#### [What is required]
Would you reproduce exactly the lines below from the one holding "that games going" through the one holding "Select the resource", inclusive, and no others?

=== Section Start ===

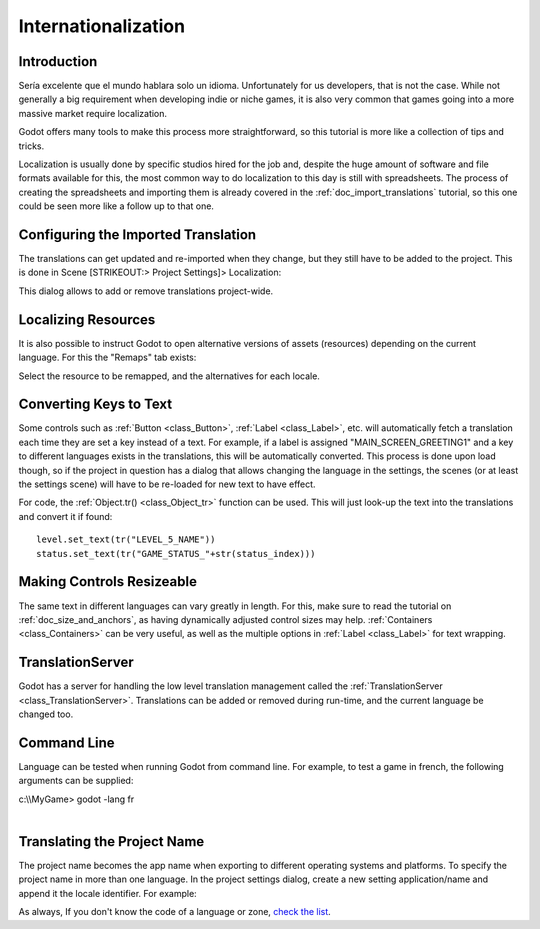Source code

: .. _doc_internationalizing_a_game:

Internationalization
====================

Introduction
------------

Sería excelente que el mundo hablara solo un idioma. Unfortunately for
us developers, that is not the case. While not generally a big
requirement when developing indie or niche games, it is also very common
that games going into a more massive market require localization.

Godot offers many tools to make this process more straightforward, so
this tutorial is more like a collection of tips and tricks.

Localization is usually done by specific studios hired for the job and,
despite the huge amount of software and file formats available for this,
the most common way to do localization to this day is still with
spreadsheets. The process of creating the spreadsheets and importing
them is already covered in the :ref:`doc_import_translations` tutorial, so this
one could be seen more like a follow up to that one.

Configuring the Imported Translation
------------------------------------

The translations can get updated and re-imported when they change, but
they still have to be added to the project. This is done in Scene
[STRIKEOUT:> Project Settings]> Localization:

.. image:: /img/localization_dialog.png

This dialog allows to add or remove translations project-wide.

Localizing Resources
--------------------

It is also possible to instruct Godot to open alternative versions of
assets (resources) depending on the current language. For this the
"Remaps" tab exists:

.. image:: /img/localization_remaps.png

Select the resource to be remapped, and the alternatives for each
locale.

Converting Keys to Text
-----------------------

Some controls such as :ref:`Button <class_Button>`, :ref:`Label <class_Label>`, etc.
will automatically fetch a translation each time they are set a key
instead of a text. For example, if a label is assigned
"MAIN\_SCREEN\_GREETING1" and a key to different languages exists in the
translations, this will be automatically converted. This process is done
upon load though, so if the project in question has a dialog that allows
changing the language in the settings, the scenes (or at least the
settings scene) will have to be re-loaded for new text to have effect.

For code, the
:ref:`Object.tr() <class_Object_tr>`
function can be used. This will just look-up the text into the
translations and convert it if found:

::

    level.set_text(tr("LEVEL_5_NAME"))
    status.set_text(tr("GAME_STATUS_"+str(status_index)))

Making Controls Resizeable
--------------------------

The same text in different languages can vary greatly in length. For
this, make sure to read the tutorial on :ref:`doc_size_and_anchors`, as having
dynamically adjusted control sizes may help.
:ref:`Containers <class_Containers>`
can be very useful, as well as the multiple options in
:ref:`Label <class_Label>` for
text wrapping.

TranslationServer
-----------------

Godot has a server for handling the low level translation management
called the
:ref:`TranslationServer <class_TranslationServer>`.
Translations can be added or removed during run-time, and the current
language be changed too.

Command Line
------------

Language can be tested when running Godot from command line. For
example, to test a game in french, the following arguments can be
supplied:

.. raw:: html

   </pre>

| c:\\\\MyGame> godot -lang fr
| 

.. raw:: html

   </pre>

Translating the Project Name
----------------------------

The project name becomes the app name when exporting to different
operating systems and platforms. To specify the project name in more
than one language. In the project settings dialog, create a new setting
application/name and append it the locale identifier. For example:

.. image:: /img/localized_name.png

As always, If you don't know the code of a language or zone, `check the
list <https://github.com/okamstudio/godot/wiki/locales>`__.



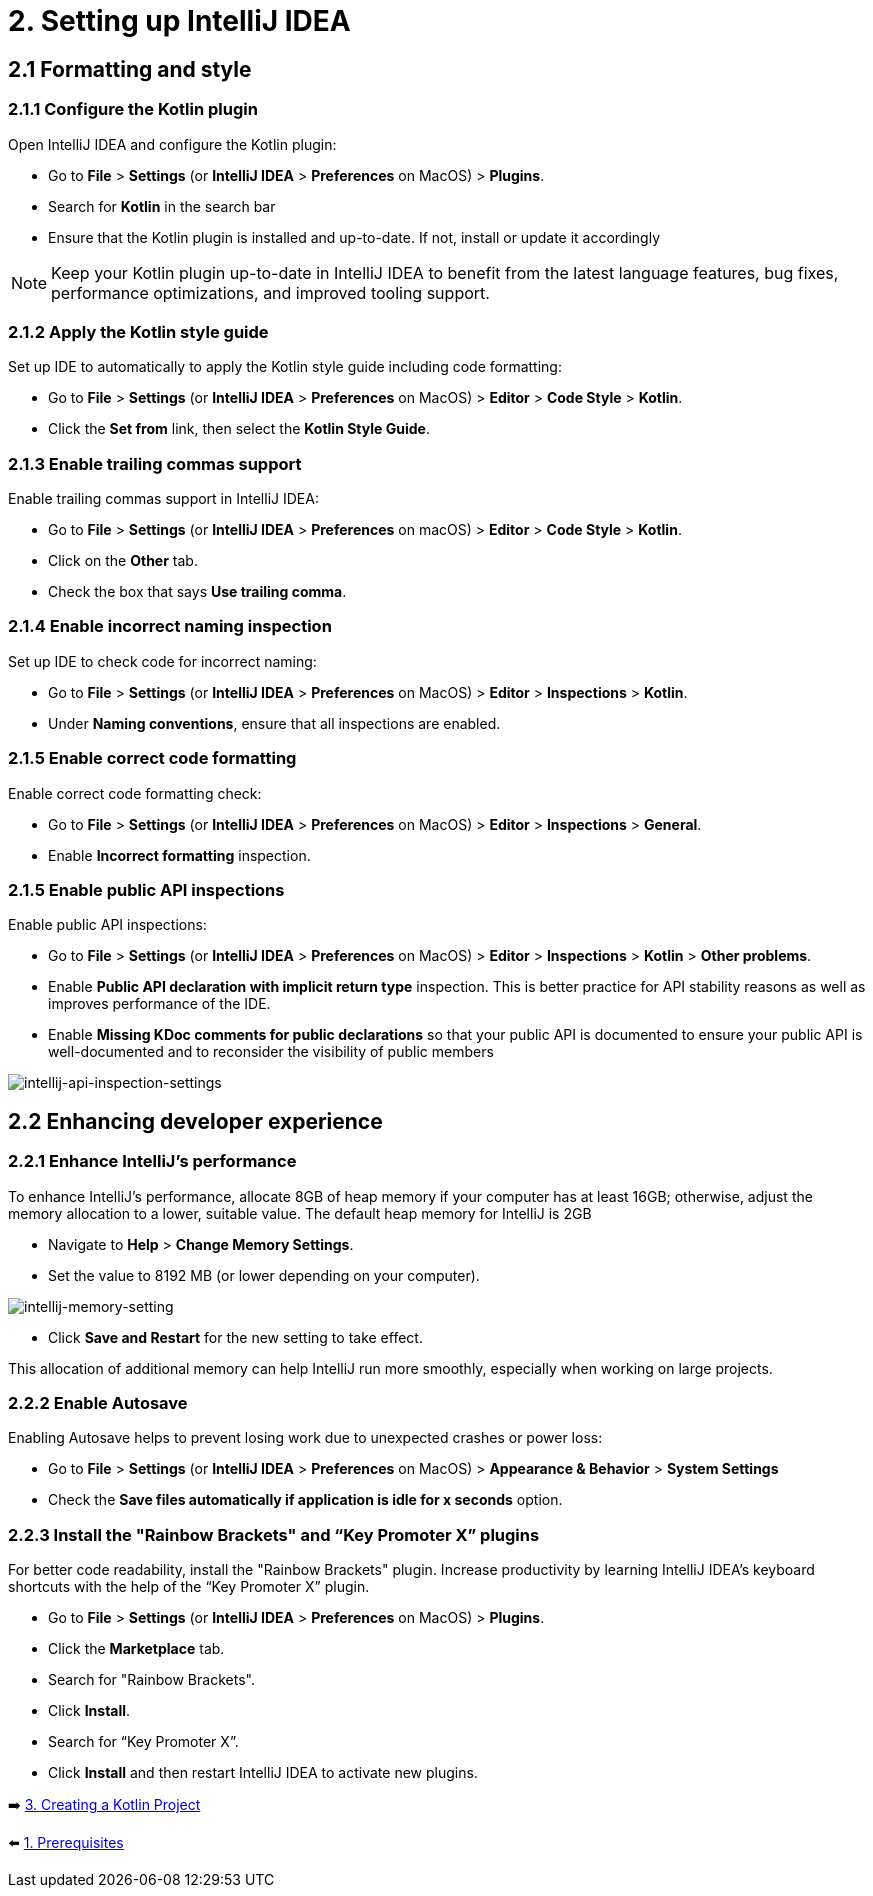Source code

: = 2. Setting up IntelliJ IDEA

== 2.1 Formatting and style

=== 2.1.1 Configure the Kotlin plugin
Open IntelliJ IDEA and configure the Kotlin plugin:

* Go to *File* > *Settings* (or *IntelliJ IDEA* > *Preferences* on MacOS) > *Plugins*.
* Search for *Kotlin* in the search bar
* Ensure that the Kotlin plugin is installed and up-to-date. If not, install or update it accordingly

NOTE: Keep your Kotlin plugin up-to-date in IntelliJ IDEA to benefit from the latest language features, bug fixes, performance optimizations, and improved tooling support.

=== 2.1.2 Apply the Kotlin style guide
Set up IDE to automatically to apply the Kotlin style guide including code formatting:

* Go to *File* > *Settings* (or *IntelliJ IDEA* > *Preferences* on MacOS) > *Editor* > *Code Style* > *Kotlin*.
* Click the *Set from* link, then select the *Kotlin Style Guide*.

=== 2.1.3 Enable trailing commas support
Enable trailing commas support in IntelliJ IDEA:

* Go to *File* > *Settings* (or *IntelliJ IDEA* > *Preferences* on macOS) > *Editor* > *Code Style* > *Kotlin*.
* Click on the *Other* tab.
* Check the box that says *Use trailing comma*.

=== 2.1.4  Enable incorrect naming inspection
Set up IDE to check code for incorrect naming:

* Go to *File* > *Settings* (or *IntelliJ IDEA* > *Preferences* on MacOS) > *Editor* > *Inspections* > *Kotlin*.
* Under *Naming conventions*, ensure that all inspections are enabled.

=== 2.1.5 Enable correct code formatting
Enable correct code formatting check:

* Go to *File* > *Settings* (or *IntelliJ IDEA* > *Preferences* on MacOS) > *Editor* > *Inspections* > *General*.
* Enable *Incorrect formatting* inspection.

=== 2.1.5 Enable public API inspections
Enable public API inspections:

* Go to *File* > *Settings* (or *IntelliJ IDEA* > *Preferences* on MacOS) > *Editor* > *Inspections* > *Kotlin* > *Other problems*.
* Enable *Public API declaration with implicit return type* inspection. This is better practice for API stability reasons as well as improves performance of the IDE.
* Enable *Missing KDoc comments for public declarations* so that your public API is documented to ensure your public API is well-documented and to reconsider the visibility of public members

image::images/EnableApiInspections.png[intellij-api-inspection-settings]

== 2.2 Enhancing developer experience

=== 2.2.1 Enhance IntelliJ's performance

To enhance IntelliJ's performance, allocate 8GB of heap memory if your computer has at least 16GB; otherwise, adjust the memory allocation to a lower, suitable value. The default heap memory for IntelliJ is 2GB

* Navigate to *Help* > *Change Memory Settings*.
* Set the value to 8192 MB (or lower depending on your computer).

image::images/MemorySetting.png[intellij-memory-setting]
* Click *Save and Restart* for the new setting to take effect.

This allocation of additional memory can help IntelliJ run more smoothly, especially when working on large projects.

=== 2.2.2 Enable Autosave
Enabling Autosave helps to prevent losing work due to unexpected crashes or power loss:

* Go to *File* > *Settings* (or *IntelliJ IDEA* > *Preferences* on MacOS) > *Appearance & Behavior* > *System Settings*
* Check the *Save files automatically if application is idle for x seconds* option.

=== 2.2.3 Install the "Rainbow Brackets" and “Key Promoter X” plugins
For better code readability, install the "Rainbow Brackets" plugin. Increase productivity by learning IntelliJ IDEA's keyboard shortcuts with the help of the “Key Promoter X” plugin.

* Go to *File* > *Settings* (or *IntelliJ IDEA* > *Preferences* on MacOS) > *Plugins*.
* Click the *Marketplace* tab.
* Search for "Rainbow Brackets".
* Click *Install*.
* Search for “Key Promoter X”.
* Click *Install* and then restart IntelliJ IDEA to activate new plugins.

➡️ link:./3-create-kotlin-project.adoc[3. Creating a Kotlin Project]

⬅️ link:./1-prerequisites.adoc[1. Prerequisites]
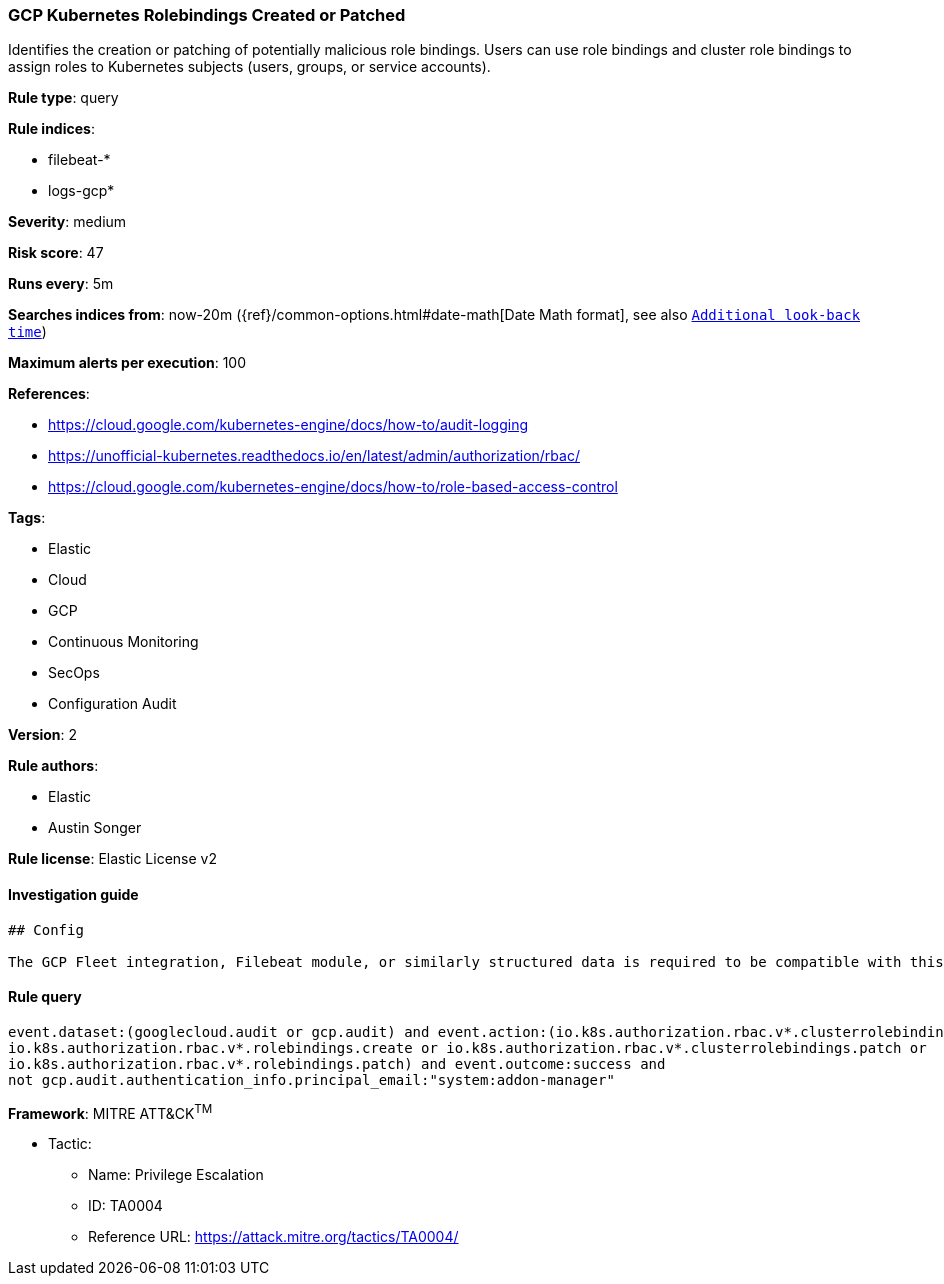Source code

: [[prebuilt-rule-0-16-1-gcp-kubernetes-rolebindings-created-or-patched]]
=== GCP Kubernetes Rolebindings Created or Patched

Identifies the creation or patching of potentially malicious role bindings. Users can use role bindings and cluster role bindings to assign roles to Kubernetes subjects (users, groups, or service accounts).

*Rule type*: query

*Rule indices*: 

* filebeat-*
* logs-gcp*

*Severity*: medium

*Risk score*: 47

*Runs every*: 5m

*Searches indices from*: now-20m ({ref}/common-options.html#date-math[Date Math format], see also <<rule-schedule, `Additional look-back time`>>)

*Maximum alerts per execution*: 100

*References*: 

* https://cloud.google.com/kubernetes-engine/docs/how-to/audit-logging
* https://unofficial-kubernetes.readthedocs.io/en/latest/admin/authorization/rbac/
* https://cloud.google.com/kubernetes-engine/docs/how-to/role-based-access-control

*Tags*: 

* Elastic
* Cloud
* GCP
* Continuous Monitoring
* SecOps
* Configuration Audit

*Version*: 2

*Rule authors*: 

* Elastic
* Austin Songer

*Rule license*: Elastic License v2


==== Investigation guide


[source, markdown]
----------------------------------
## Config

The GCP Fleet integration, Filebeat module, or similarly structured data is required to be compatible with this rule.
----------------------------------

==== Rule query


[source, js]
----------------------------------
event.dataset:(googlecloud.audit or gcp.audit) and event.action:(io.k8s.authorization.rbac.v*.clusterrolebindings.create or 
io.k8s.authorization.rbac.v*.rolebindings.create or io.k8s.authorization.rbac.v*.clusterrolebindings.patch or 
io.k8s.authorization.rbac.v*.rolebindings.patch) and event.outcome:success and
not gcp.audit.authentication_info.principal_email:"system:addon-manager"

----------------------------------

*Framework*: MITRE ATT&CK^TM^

* Tactic:
** Name: Privilege Escalation
** ID: TA0004
** Reference URL: https://attack.mitre.org/tactics/TA0004/
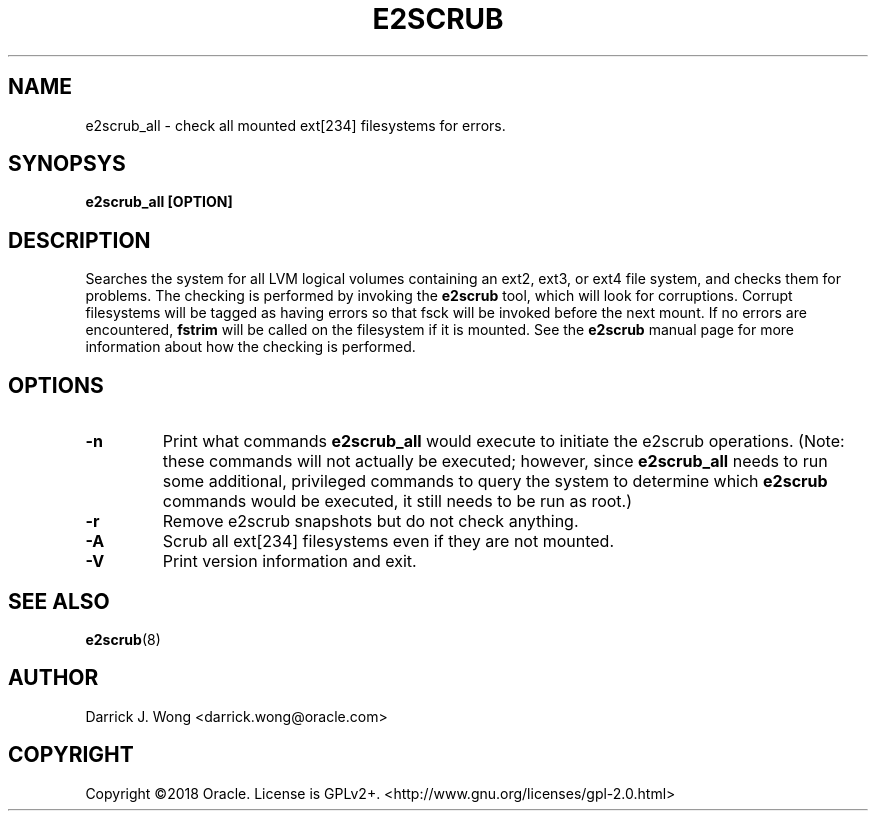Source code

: .TH E2SCRUB 8 "July 2019" "E2fsprogs version 1.45.3"
.SH NAME
e2scrub_all - check all mounted ext[234] filesystems for errors.
.SH SYNOPSYS
.B
e2scrub_all [OPTION]
.SH DESCRIPTION
Searches the system for all LVM logical volumes containing an ext2, ext3, or
ext4 file system, and checks them for problems.
The checking is performed by invoking the
.B e2scrub
tool, which will look for corruptions.
Corrupt filesystems will be tagged as having errors so that fsck will be
invoked before the next mount.
If no errors are encountered,
.B fstrim
will be called on the filesystem if it is mounted.
See the
.B e2scrub
manual page for more information about how the checking is performed.
.SH OPTIONS
.TP
\fB-n\fR
Print what commands
.B e2scrub_all
would execute to initiate the e2scrub operations.
(Note: these commands will not actually be executed; however, since
.B e2scrub_all
needs to run some additional, privileged commands to query the
system to determine which
.B e2scrub
commands would be executed, it still needs to be run as root.)
.TP
\fB-r\fR
Remove e2scrub snapshots but do not check anything.
.TP
\fB-A\fR
Scrub all ext[234] filesystems even if they are not mounted.
.TP
\fB-V\fR
Print version information and exit.
.SH SEE ALSO
.BR e2scrub "(8)"
.SH AUTHOR
Darrick J. Wong <darrick.wong@oracle.com>
.SH COPYRIGHT
Copyright \[co]2018 Oracle.  License is GPLv2+. <http://www.gnu.org/licenses/gpl-2.0.html>
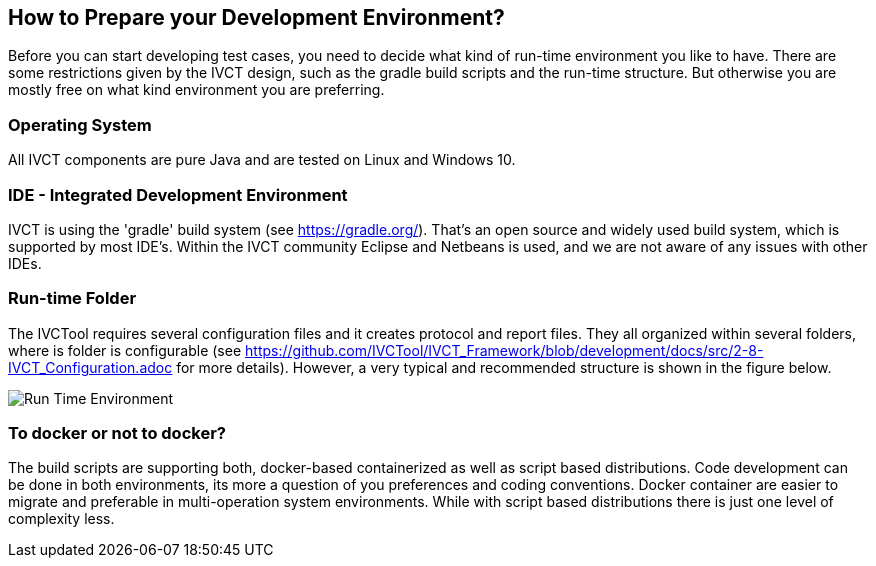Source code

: == How to Prepare your Development Environment?

Before you can start developing test cases, you need to decide what kind of run-time environment you like to have. There are some restrictions given by the IVCT design, such as the gradle build scripts and the run-time structure. But otherwise you are mostly free on what kind environment you are preferring.

=== Operating System

All IVCT components are pure Java and are tested on Linux and Windows 10.

=== IDE - Integrated Development Environment

IVCT is using the 'gradle' build system (see https://gradle.org/). That's an open source and widely used build system, which is supported by most IDE's. Within the IVCT community Eclipse and Netbeans is used, and we are not aware of any issues with other IDEs.

===  Run-time Folder

The IVCTool requires several configuration files and it creates protocol and report files. They all organized within several folders, where is folder is configurable (see https://github.com/IVCTool/IVCT_Framework/blob/development/docs/src/2-8-IVCT_Configuration.adoc for more details). However, a very typical and recommended structure is shown in the figure below.


image:images/2-0-runtime.png[Run Time Environment]

=== To docker or not to docker?

The build scripts are supporting both, docker-based containerized as well as script based distributions. Code development can be done in both environments, its more a question of you preferences and coding conventions. Docker container are easier to migrate and preferable in multi-operation system environments. While with script based distributions there is just one level of complexity less.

=== Section End ===

#### [Your solution]
that games going into a more massive market require localization.

Godot offers many tools to make this process more straightforward, so
this tutorial is more like a collection of tips and tricks.

Localization is usually done by specific studios hired for the job and,
despite the huge amount of software and file formats available for this,
the most common way to do localization to this day is still with
spreadsheets. The process of creating the spreadsheets and importing
them is already covered in the :ref:`doc_import_translations` tutorial, so this
one could be seen more like a follow up to that one.

Configuring the Imported Translation
------------------------------------

The translations can get updated and re-imported when they change, but
they still have to be added to the project. This is done in Scene
[STRIKEOUT:> Project Settings]> Localization:

.. image:: /img/localization_dialog.png

This dialog allows to add or remove translations project-wide.

Localizing Resources
--------------------

It is also possible to instruct Godot to open alternative versions of
assets (resources) depending on the current language. For this the
"Remaps" tab exists:

.. image:: /img/localization_remaps.png

Select the resource to be remapped, and the alternatives for each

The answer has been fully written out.